* Requirement
According to the text on perfume testing, how many of the tested perfumes were bought in Canada?

* Provided text
The Federal Fair Packaging and Labeling Act of 1973 explicitly exempts manufacturers of cosmetics and personal care products from having to disclose any of the ingredients used to give fragrance to their products, as long as "fragrance" is listed in on the label. This lack disclosure becomes particularly dangerous when combined with a large-scale lack of data on the safety of these compounds; neither the FDA nor any publicly accountable organization has ever tested the majority of fragrance compounds for safety as ingredients in personal care products.

Upon request from the Campaign for Safe Cosmetics, the Environmental Working Group sent 17 brand-name perfumes to be tested by the independent laboratory Analytical Sciences. Thirteen of the perfumes had been purchased in the United States, and four had been purchased in Canada.

Researchers uncovered 40 different chemicals in the perfume samples, in addition to the 51 listed on product labels. Of the 40 ingredients found, only two were listed on the label of every product containing them; the other 38 were unlisted on at least one of the 17 labels.

Each product contained roughly equal numbers of listed and unlisted chemicals, averaging 14 secret chemicals per product. Products including more than the average number included Britney Spears Curious (17), Giorgio Armani Acqua Di Gio (17), Chanel Coco (18) and American Eagle Seventy Seven (24).

* Record set
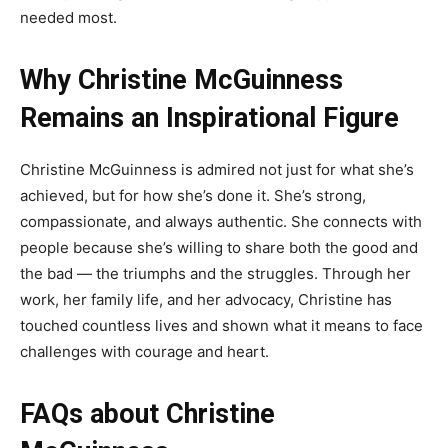
needed most.
Why Christine McGuinness
Remains an Inspirational Figure
Christine McGuinness is admired not just for what she’s
achieved, but for how she’s done it. She’s strong,
compassionate, and always authentic. She connects with
people because she’s willing to share both the good and
the bad — the triumphs and the struggles. Through her
work, her family life, and her advocacy, Christine has
touched countless lives and shown what it means to face
challenges with courage and heart.
FAQs about Christine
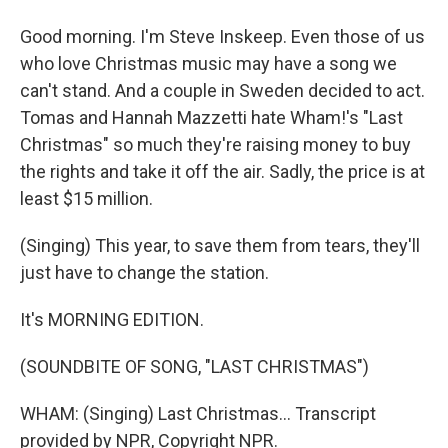
Good morning. I'm Steve Inskeep. Even those of us
who love Christmas music may have a song we
can't stand. And a couple in Sweden decided to act.
Tomas and Hannah Mazzetti hate Wham!'s "Last
Christmas" so much they're raising money to buy
the rights and take it off the air. Sadly, the price is at
least $15 million.
(Singing) This year, to save them from tears, they'll
just have to change the station.
It's MORNING EDITION.
(SOUNDBITE OF SONG, "LAST CHRISTMAS")
WHAM: (Singing) Last Christmas... Transcript
provided by NPR, Copyright NPR.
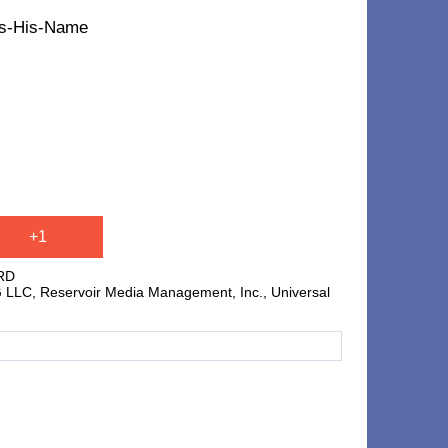
t's-His-Name
+1
RD
C, Reservoir Media Management, Inc., Universal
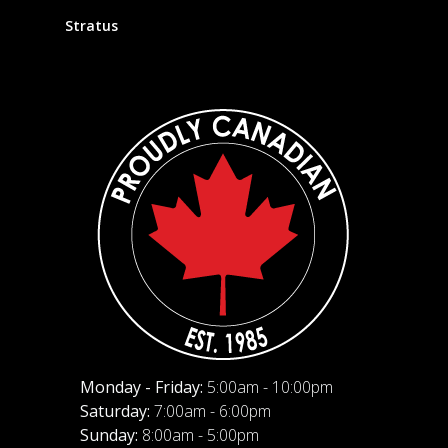
Stratus
Monday - Friday:
5:00am - 10:00pm
Saturday:
7:00am - 6:00pm
Sunday:
8:00am - 5:00pm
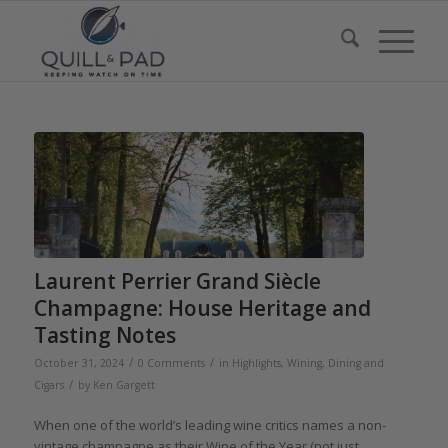
Laurent Perrier Grand Siècle
Champagne: House Heritage and
Tasting Notes
/
/
October 31, 2024
0 Comments
in
Highlights
,
Wining, Dining and
/
Cigars
by
Ken Gargett
When one of the world’s leading wine critics names a non-
vintage champagne as their Wine of the Year (not just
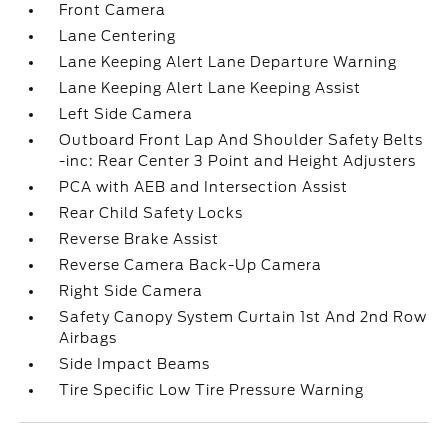
Front Camera
Lane Centering
Lane Keeping Alert Lane Departure Warning
Lane Keeping Alert Lane Keeping Assist
Left Side Camera
Outboard Front Lap And Shoulder Safety Belts
-inc: Rear Center 3 Point and Height Adjusters
PCA with AEB and Intersection Assist
Rear Child Safety Locks
Reverse Brake Assist
Reverse Camera Back-Up Camera
Right Side Camera
Safety Canopy System Curtain 1st And 2nd Row
Airbags
Side Impact Beams
Tire Specific Low Tire Pressure Warning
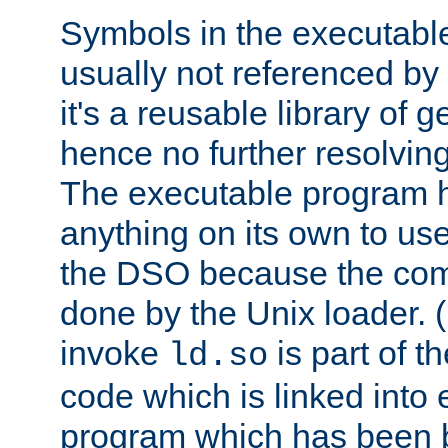
Symbols in the executabl
usually not referenced b
it's a reusable library of 
hence no further resolvin
The executable program 
anything on its own to us
the DSO because the comp
done by the Unix loader. (
invoke
is part of t
ld.so
code which is linked into
program which has been b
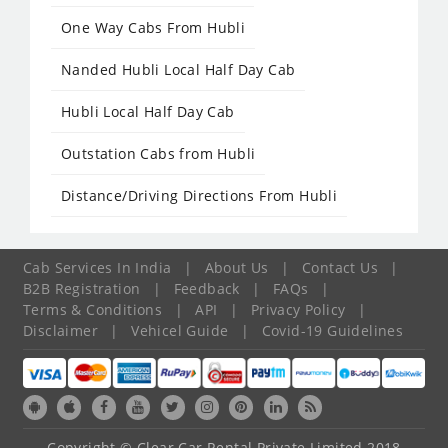
One Way Cabs From Hubli
Nanded Hubli Local Half Day Cab
Hubli Local Half Day Cab
Outstation Cabs from Hubli
Distance/Driving Directions From Hubli
Cab Services In India
|
About Us
|
Contact Us
|
B2B Registration
|
Feedback
|
FAQs
|
Terms & Conditions
|
API
|
Privacy Policy
|
Disclaimer
|
Vehicel Guide
|
Covid-19 Guidelines
Copyright © Clear Car Rental Private Limited 2018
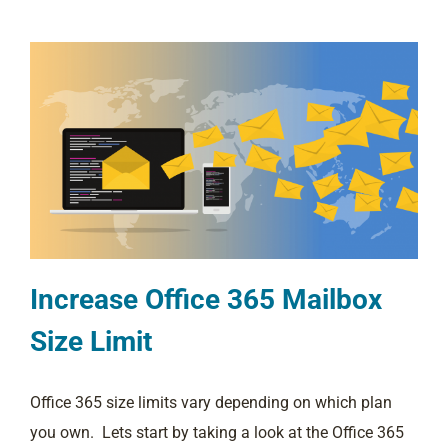
Increase Office 365 Mailbox
Size Limit
Office 365 size limits vary depending on which plan
you own. Lets start by taking a look at the Office 365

* Answer section
Four